MySQL – Why Bulk Multi-Column Key Queries Are Slow

indexindex-tuningMySQLoptimizationperformancequery-performance

(For this question, I am using AWS/Aurora MySQL with a reasonably-spec'd RDS instance)

Consider the following schema:

Table T:
    col0: the usual autoincrement primary key
    col1: varchar
    col2: varchar
    col3: varchar
    col4...N: various data

Consider that there is a unique index on:

<col1, col2, col3>

And a non-unique index on:

<col1, col2>

And consider the following query:

SELECT * FROM T
WHERE
    (col1 = 'val1' AND col2 = 'id1') OR
    (col1 = 'val2' AND col2 = 'id2') OR
    ...
    (col1 = 'valN' AND col2 = 'idN');

I would (perhaps naively) expected MySQL to figure out that each element of the OR set matched the (non-unique) index, and performed the query in the way it would have if I had said:

WHERE col0 in (v1, v2, ... , vN)

But it doesn't seem to do that: the timing for these two queries is WAY OFF, on the order of 10x slower for the "or of ands" query. EVEN WITH the secondary key lookup, and the fact that it's a string column lookup, 10x seems a bit severe. Note that EXPLAIN claims to be using the correct/expected index whether I specify (col1, col2) or (col1, col2, col3)

Please note also that:

SELECT * from T
WHERE
    col1 in (list1)
AND
    col2 in (list2);

Is also slow when there are a lot of different values in list1 and list2. Doing an "and" for the three columns is almost intractably slow.

Perhaps not surprisingly, this query works better than the "or of ands" when list1 is of length 1.

Best Answer

With "row constructors", you might get an optimization:

WHERE (col1, col2) IN (('v1', 'id1'), ('v2', 'id2'), ...)

But... In old versions, that would work, but lead to a table scan.
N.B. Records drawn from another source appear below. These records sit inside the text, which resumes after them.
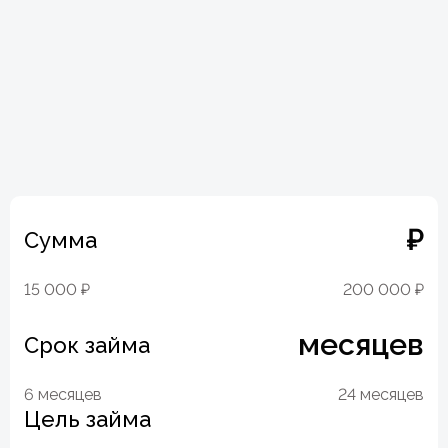
₽
Сумма
15 000 ₽
200 000 ₽
месяцев
Срок займа
6 месяцев
24 месяцев
Цель займа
I can't say specifically about the version you are running.

When you have this pair of indexes:

UNIQUE(col1, col2, col3)  -- (or plain INDEX)
INDEX(col1, col2)

there is no need for the latter, since the former can handle any queries that need it.

Perhaps the optimal way to write your query is

WHERE col1 in ('v1', 'v2', ...)
  AND (col1, col2) IN (('v1', 'id1'), ('v2', 'id2'), ...)

With that, it will use any index starting with col1 as a crude filter, then use the other part for the rest of the filtering.

Re "convert to an in method" -- MySQL started out as a clean and mean database; it did most of what anyone needed and did it reasonably well. That was 90% of the development. We are now into the other 90% of the development -- the "long tail". Quite possibly some list somewhere includes "convert to an in method". If so, it is being prioritized along with the thousands of other rare and obscure optimizations. Feel free to file a 'feature request' at bugs.mysql.com; that is the way to add it to the list, or bump it up in priority.